Page extract:
12.4If Executive receives a Payment for which the Reduced Amount was determined pursuant to clause (x) of and the Internal Revenue Service determines thereafter that some portion of the Payment is subject to the Excise Tax, Executive agrees to promptly return to the Company a sufficient amount of the Payment (after reduction pursuant to clause (x) of Section 12(i)) so that no portion of the remaining Payment is subject to the Excise Tax. For the avoidance of doubt, if the Reduced Amount was determined pursuant to clause (y) of Section 12(i), Executive shall have no obligation to return any portion of the Payment pursuant to the preceding sentence.
13.General Provisions.
13.1Notices. Any notices provided must be in writing and will be deemed effective upon the earlier of personal delivery (including personal delivery by fax) or the next day after sending by overnight carrier, to the Company at its primary office location and to Executive at the address as listed on the Company payroll.
13.2Severability. Whenever possible, each provision of this Agreement will be interpreted in such manner as to be effective and valid under applicable law, but if any provision of this Agreement is held to be invalid, illegal or unenforceable in any respect under any applicable law or rule in any jurisdiction, such invalidity, illegality or unenforceability will not affect any other provision or any other jurisdiction, but this Agreement will be reformed, construed and enforced in such jurisdiction to the extent possible in keeping with the intent of the parties.
13.3Waiver. Any waiver of any breach of any provisions of this Agreement must be in writing to be effective, and it shall not thereby be deemed to have waived any preceding or succeeding breach of the same or any other provision of this Agreement.
13.4Complete Agreement. This Agreement, together with the Confidentiality Agreement, constitutes the entire agreement between Executive and the Company with regard to this subject matter and is the complete, final, and exclusive embodiment of the Parties’ agreement with regard to this subject matter. This Agreement is entered into without reliance on any promise or representation, written or oral, other than those expressly contained herein, and it supersedes any other such promises, warranties or representations, including the Existing Agreement. It is entered into without reliance on any promise or representation other than those expressly contained herein, and it cannot be modified or amended except in a writing signed by a duly authorized officer of the Company.

(Lists of joint positions)
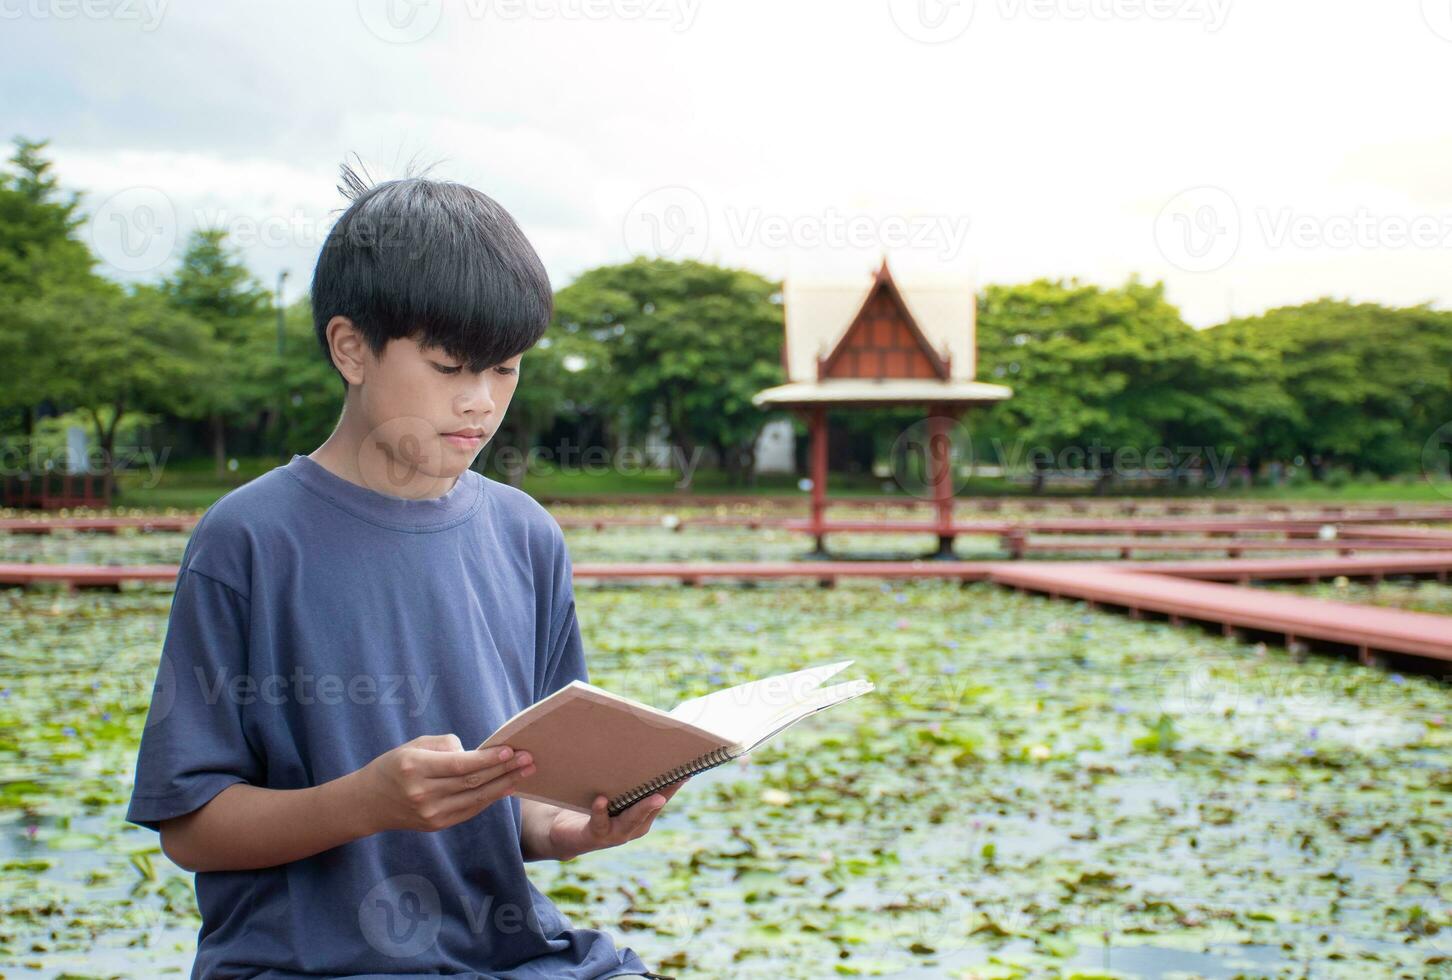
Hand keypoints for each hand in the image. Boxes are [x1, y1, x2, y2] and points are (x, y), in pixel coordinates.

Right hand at [355, 733, 534, 833]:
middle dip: (504, 770)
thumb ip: (445, 745)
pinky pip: (469, 810)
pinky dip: (489, 798)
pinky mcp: (437, 825)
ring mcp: (430, 814)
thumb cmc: (394, 766)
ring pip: (475, 798)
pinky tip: (506, 787)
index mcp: (414, 768)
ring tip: (526, 772)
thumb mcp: (414, 745)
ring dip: (503, 785)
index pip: (460, 765)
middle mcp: (422, 794)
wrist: (368, 803)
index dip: (488, 759)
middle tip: (529, 758)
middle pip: (472, 782)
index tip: (510, 750)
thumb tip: (475, 752)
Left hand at [546, 779, 687, 860]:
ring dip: (643, 808)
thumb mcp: (615, 793)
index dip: (676, 784)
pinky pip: (600, 823)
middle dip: (666, 792)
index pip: (663, 796)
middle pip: (652, 808)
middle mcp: (635, 826)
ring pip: (632, 819)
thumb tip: (640, 744)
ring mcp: (617, 833)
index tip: (689, 769)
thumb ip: (627, 780)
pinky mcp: (596, 835)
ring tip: (654, 797)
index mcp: (644, 815)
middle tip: (680, 779)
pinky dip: (601, 811)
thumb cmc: (597, 807)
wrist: (569, 834)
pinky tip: (601, 799)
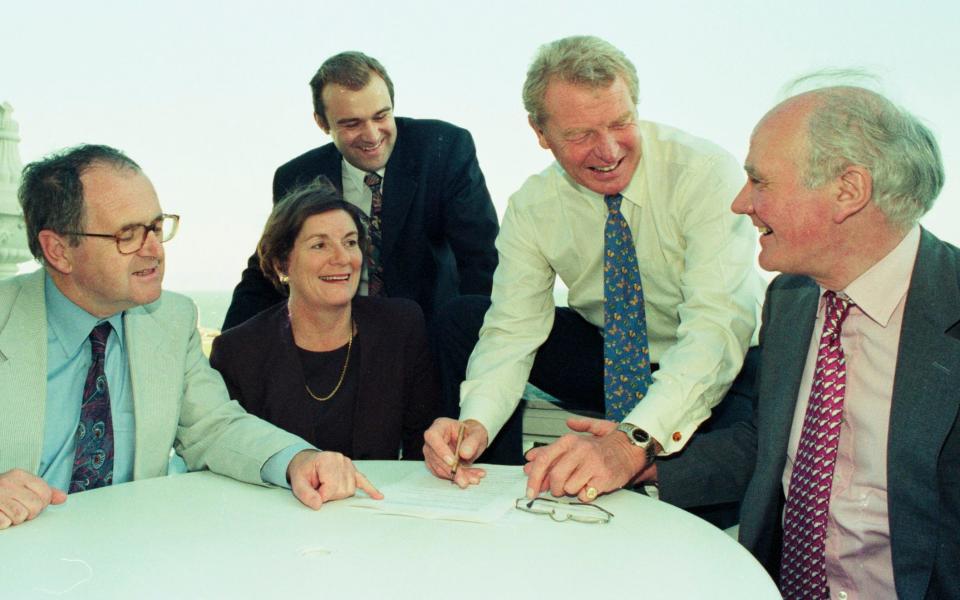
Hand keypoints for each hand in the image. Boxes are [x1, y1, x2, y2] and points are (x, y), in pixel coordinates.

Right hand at [0, 469, 66, 528]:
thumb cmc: (2, 491)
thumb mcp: (23, 485)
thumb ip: (44, 491)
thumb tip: (63, 498)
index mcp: (20, 475)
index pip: (45, 493)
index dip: (43, 503)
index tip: (33, 503)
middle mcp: (8, 483)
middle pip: (35, 506)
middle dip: (30, 513)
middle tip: (20, 509)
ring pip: (20, 516)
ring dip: (16, 519)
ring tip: (9, 513)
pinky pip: (5, 522)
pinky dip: (4, 523)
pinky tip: (0, 516)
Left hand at [286, 450, 382, 508]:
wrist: (305, 461)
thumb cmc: (302, 470)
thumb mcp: (297, 481)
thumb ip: (305, 493)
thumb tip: (318, 504)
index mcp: (327, 459)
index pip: (331, 487)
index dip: (321, 496)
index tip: (313, 494)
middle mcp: (340, 460)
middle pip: (342, 490)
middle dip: (330, 495)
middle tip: (319, 490)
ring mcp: (348, 464)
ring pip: (350, 490)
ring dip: (339, 494)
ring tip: (327, 487)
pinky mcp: (352, 470)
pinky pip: (363, 481)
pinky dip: (370, 489)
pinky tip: (378, 496)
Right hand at [422, 417, 487, 487]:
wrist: (472, 440)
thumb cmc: (472, 434)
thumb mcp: (477, 434)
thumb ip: (472, 442)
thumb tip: (464, 453)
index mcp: (440, 426)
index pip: (433, 437)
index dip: (440, 450)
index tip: (452, 462)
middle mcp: (432, 440)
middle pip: (435, 457)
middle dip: (451, 470)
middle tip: (465, 479)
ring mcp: (431, 453)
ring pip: (439, 469)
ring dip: (456, 476)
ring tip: (473, 478)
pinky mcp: (435, 464)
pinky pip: (443, 474)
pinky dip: (457, 478)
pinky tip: (470, 477)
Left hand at [523, 417, 647, 502]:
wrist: (627, 449)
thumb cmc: (599, 448)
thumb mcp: (573, 441)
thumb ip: (550, 449)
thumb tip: (530, 459)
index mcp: (569, 441)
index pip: (544, 460)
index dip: (534, 478)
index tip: (530, 491)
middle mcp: (580, 450)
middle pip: (556, 478)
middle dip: (555, 488)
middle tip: (560, 489)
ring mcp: (592, 464)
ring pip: (569, 488)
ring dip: (572, 491)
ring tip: (581, 482)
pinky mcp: (603, 478)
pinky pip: (585, 495)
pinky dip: (585, 495)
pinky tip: (591, 486)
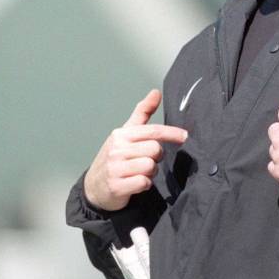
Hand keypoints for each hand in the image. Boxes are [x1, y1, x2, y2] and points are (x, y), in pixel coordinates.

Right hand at [83, 89, 187, 210]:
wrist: (94, 186)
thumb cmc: (115, 156)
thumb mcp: (126, 132)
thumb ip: (143, 112)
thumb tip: (156, 92)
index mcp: (121, 134)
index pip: (153, 131)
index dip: (172, 133)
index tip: (185, 136)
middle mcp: (117, 149)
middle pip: (155, 150)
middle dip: (157, 157)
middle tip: (147, 160)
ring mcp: (115, 168)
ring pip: (150, 166)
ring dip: (151, 172)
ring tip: (140, 172)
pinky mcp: (116, 186)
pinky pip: (144, 183)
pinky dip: (144, 184)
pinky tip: (135, 183)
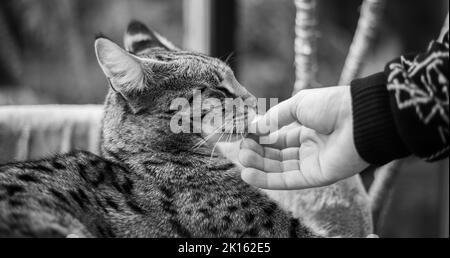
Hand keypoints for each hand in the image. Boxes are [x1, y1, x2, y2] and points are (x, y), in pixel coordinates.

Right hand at [239, 86, 368, 189]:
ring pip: (280, 168)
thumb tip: (253, 127)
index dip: (260, 138)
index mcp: (306, 128)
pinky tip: (249, 174)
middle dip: (257, 152)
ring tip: (242, 161)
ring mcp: (312, 163)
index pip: (277, 137)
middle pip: (276, 154)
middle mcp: (308, 147)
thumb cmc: (332, 106)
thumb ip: (275, 117)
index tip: (244, 136)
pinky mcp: (316, 177)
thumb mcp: (298, 104)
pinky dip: (268, 179)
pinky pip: (288, 180)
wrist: (359, 118)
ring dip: (259, 166)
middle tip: (241, 150)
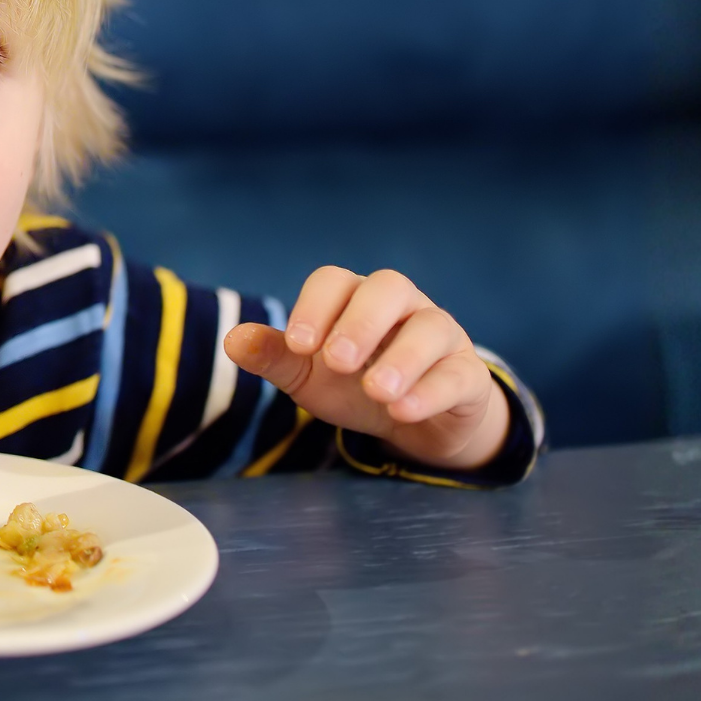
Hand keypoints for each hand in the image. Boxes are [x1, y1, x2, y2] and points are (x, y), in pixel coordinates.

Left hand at [222, 267, 507, 470]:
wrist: (413, 420)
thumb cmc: (353, 383)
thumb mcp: (308, 374)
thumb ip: (274, 356)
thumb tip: (233, 340)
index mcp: (354, 297)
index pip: (334, 281)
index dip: (315, 307)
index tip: (299, 346)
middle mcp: (401, 305)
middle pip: (388, 288)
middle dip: (361, 322)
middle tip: (337, 362)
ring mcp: (441, 334)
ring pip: (431, 326)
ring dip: (402, 358)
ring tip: (376, 391)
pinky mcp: (468, 373)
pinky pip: (457, 372)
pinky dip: (431, 390)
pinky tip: (403, 409)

What you will do:
a: Please copy everything in the agreement excerpt from "12.4If Executive receives" down to "the preceding sentence.".
b: Carry on the agreement excerpt from the point where it stops.
The listing comes from an unrelated source.

List of answers:
a:
12.4If Executive receives a Payment for which the Reduced Amount was determined pursuant to clause (x) of and the Internal Revenue Service determines thereafter that some portion of the Payment is subject to the Excise Tax, Executive agrees to promptly return to the Company a sufficient amount of the Payment (after reduction pursuant to clause (x) of Section 12(i)) so that no portion of the remaining Payment is subject to the Excise Tax. For the avoidance of doubt, if the Reduced Amount was determined pursuant to clause (y) of Section 12(i), Executive shall have no obligation to return any portion of the Payment pursuant to the preceding sentence.

b:
13.5Counterparts. This Agreement may be executed in separate counterparts, any one of which need not contain signatures of more than one party, but all of which taken together will constitute one and the same Agreement.
10.



13.6Headings. The headings of the paragraphs hereof are inserted for convenience only and shall not be deemed to constitute a part hereof nor to affect the meaning thereof.
13.7Successors and Assigns. This Agreement is intended to bind and inure to the benefit of and be enforceable by Executive and the Company, and their respective successors, assigns, heirs, executors and administrators, except that Executive may not assign any of Executive’s duties hereunder and Executive may not assign any of Executive’s rights hereunder without the written consent of the Company, which shall not be withheld unreasonably.
13.8Tax Withholding and Indemnification. All payments and awards contemplated or made pursuant to this Agreement will be subject to withholdings of applicable taxes in compliance with all relevant laws and regulations of all appropriate government authorities. Executive acknowledges and agrees that the Company has neither made any assurances nor any guarantees concerning the tax treatment of any payments or awards contemplated by or made pursuant to this Agreement. Executive has had the opportunity to retain a tax and financial advisor and fully understands the tax and economic consequences of all payments and awards made pursuant to the Agreement.
13.9Choice of Law. All questions concerning the construction, validity and interpretation of this Agreement will be governed by the laws of the State of New York.
In Witness Whereof, the Parties have executed this Agreement on the day and year written below.
DIGITALOCEAN, LLC

By: /s/ Alan Shapiro
Name: Alan Shapiro
Title: General Counsel

Date: 3/12/2021


    EXECUTIVE


    /s/ William Sorenson
    William Sorenson

Date: 3/12/2021
11.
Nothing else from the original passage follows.